Parsed trial and frame info is saved to <ROOTDIR>/<ANIMALID>/<SESSION>/<ACQUISITION>/<RUN>/paradigm. Default stimulus- and behavior-acquisition method uses MWORKS, combined with serial data collected at 1kHz saved to a .txt file. These acquisition files should be read-only in the paradigm_files subdir of the raw data folder that contains the corresponding .tif files.

b. Align timecourses to acquisition events:

python ./paradigm/tifs_to_data_arrays.py -i <ANIMALID> -S <SESSION> -A <ACQUISITION> -R <RUN> -t traces001 

All .tif files in a block (or set of blocks) are parsed and aigned to trials for each ROI. Use -h to see preprocessing options (e.g., smoothing, drift-correction) and trial alignment options (e.g., pre-ITI baseline duration, post-stimulus offset duration).

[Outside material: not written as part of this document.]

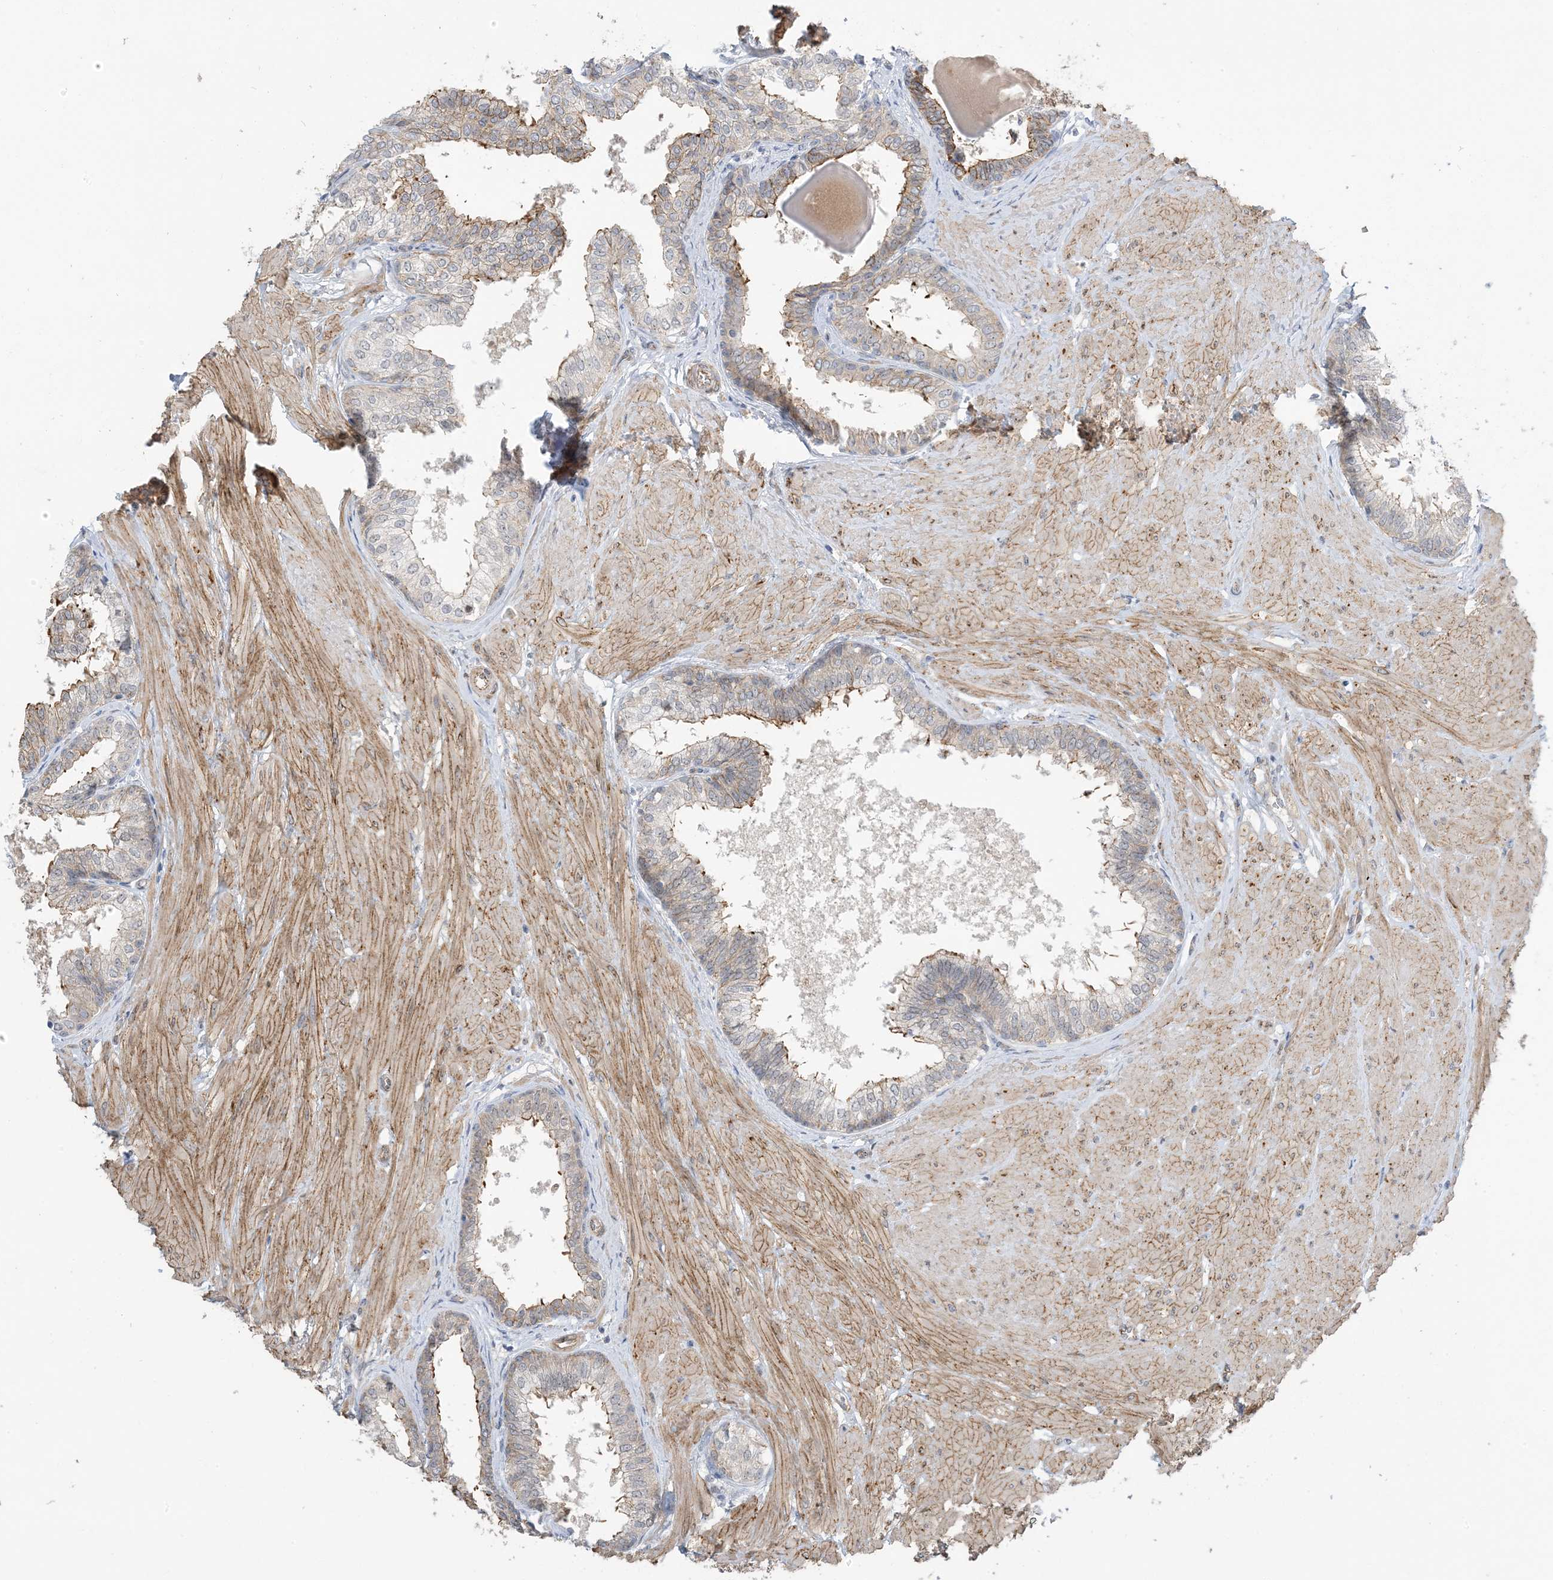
{"staining": {"intensity": "moderate", "quantity": ">75%", "location": "cytoplasmic/membranous"}, "tissue": "prostate", "cell_type": "Glandular cells", "image_type": "normal", "snomed": [{"axis": "morphology", "description": "Normal tissue, NOS"}, {"axis": "topography", "description": "Prostate"}], "caption": "There is medium levels of moderate cytoplasmic/membranous staining in glandular cells of benign prostate, as demonstrated by immunohistochemical staining (brown color).", "gene": "IL36B", "patient": {"sex": "male", "age": 48}}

python /paradigm/plot_responses.py                  # For each ROI, create PSTH-style plots of each stimulus (Use -h to see options for arranging figure grid based on stimulus config).
python /visualization/plot_session_summary.py       # Plot session summary based on stimulus (i.e., experiment) type. *NOTE: Runs are combined at this step, if specified. Stats to determine visual/selective cells.
python /visualization/plot_roi_timecourses.py       # Plot timecourse for a specified ROI for all files. High-light stim reps.

Notes: Python scripts require additional options specific for the experiment (add -h handle to view arguments and descriptions). See demo_pipeline.py (.mat) for more info.